[Stored data entries]
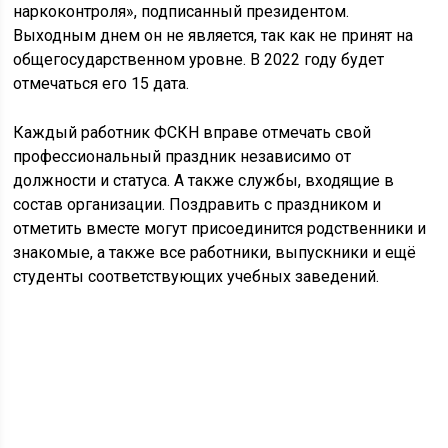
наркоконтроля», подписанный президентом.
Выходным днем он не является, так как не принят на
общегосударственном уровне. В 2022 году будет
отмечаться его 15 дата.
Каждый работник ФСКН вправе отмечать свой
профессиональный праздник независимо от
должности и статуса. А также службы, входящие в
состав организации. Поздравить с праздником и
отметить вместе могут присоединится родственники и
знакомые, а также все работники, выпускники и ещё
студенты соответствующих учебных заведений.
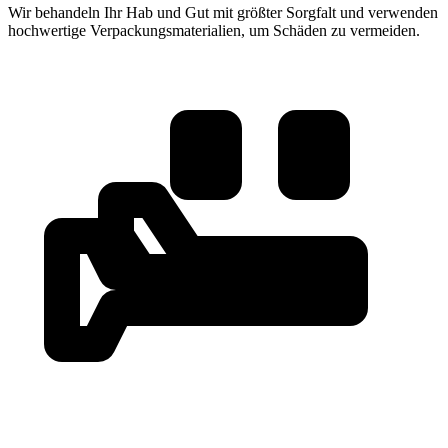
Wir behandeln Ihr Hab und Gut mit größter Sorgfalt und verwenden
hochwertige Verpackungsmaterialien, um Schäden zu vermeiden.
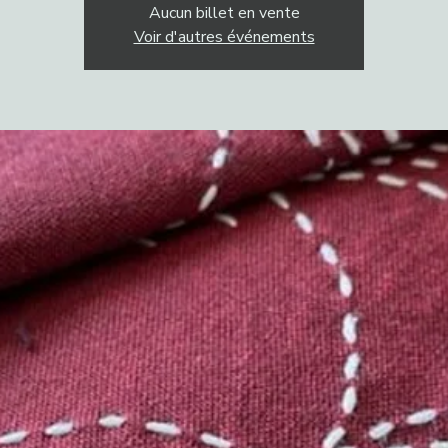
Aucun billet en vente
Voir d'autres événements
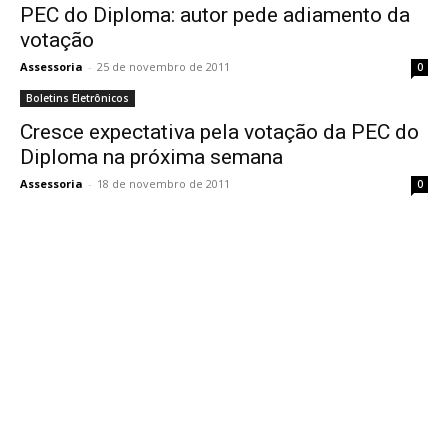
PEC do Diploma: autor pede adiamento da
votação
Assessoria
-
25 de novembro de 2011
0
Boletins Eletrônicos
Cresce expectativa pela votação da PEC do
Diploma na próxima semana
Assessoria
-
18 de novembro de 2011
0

...

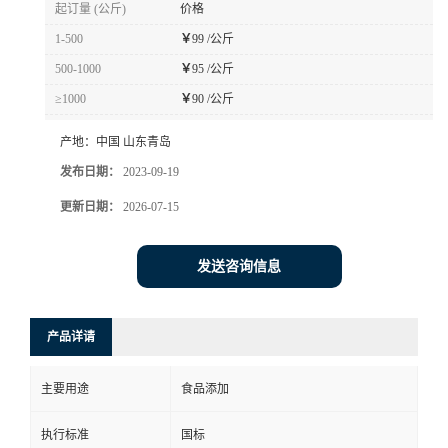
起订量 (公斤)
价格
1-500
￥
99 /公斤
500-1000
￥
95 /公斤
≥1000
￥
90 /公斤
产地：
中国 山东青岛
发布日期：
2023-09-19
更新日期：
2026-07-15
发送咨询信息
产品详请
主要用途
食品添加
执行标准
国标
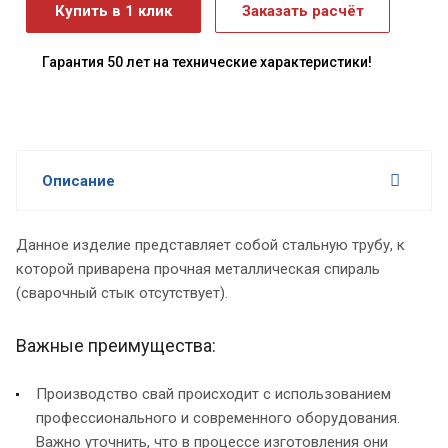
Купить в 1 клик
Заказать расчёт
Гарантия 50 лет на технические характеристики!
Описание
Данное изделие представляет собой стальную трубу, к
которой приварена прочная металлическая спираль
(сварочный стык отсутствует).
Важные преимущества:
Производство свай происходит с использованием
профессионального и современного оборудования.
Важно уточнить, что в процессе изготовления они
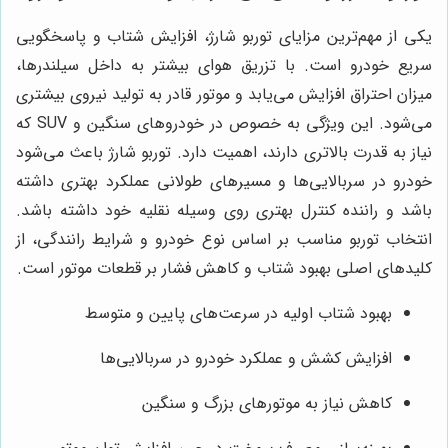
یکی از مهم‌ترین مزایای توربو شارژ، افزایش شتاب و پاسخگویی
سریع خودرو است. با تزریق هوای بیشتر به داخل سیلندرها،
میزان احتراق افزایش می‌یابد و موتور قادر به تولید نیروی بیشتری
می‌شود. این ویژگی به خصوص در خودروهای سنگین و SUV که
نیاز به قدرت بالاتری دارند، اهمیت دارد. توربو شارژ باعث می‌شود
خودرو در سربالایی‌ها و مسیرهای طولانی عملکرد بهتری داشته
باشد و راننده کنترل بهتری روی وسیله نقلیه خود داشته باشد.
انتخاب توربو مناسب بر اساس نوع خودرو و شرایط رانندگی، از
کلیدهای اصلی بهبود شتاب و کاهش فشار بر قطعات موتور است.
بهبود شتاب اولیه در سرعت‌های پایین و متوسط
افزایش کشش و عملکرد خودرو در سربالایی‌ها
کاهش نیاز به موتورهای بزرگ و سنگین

*PROBLEM DETAILS*
Out of the records above, pick each line that contains the string "novembro".

*WRITTEN SOLUTION*
25 de novembro de 2011
18 de novembro de 2011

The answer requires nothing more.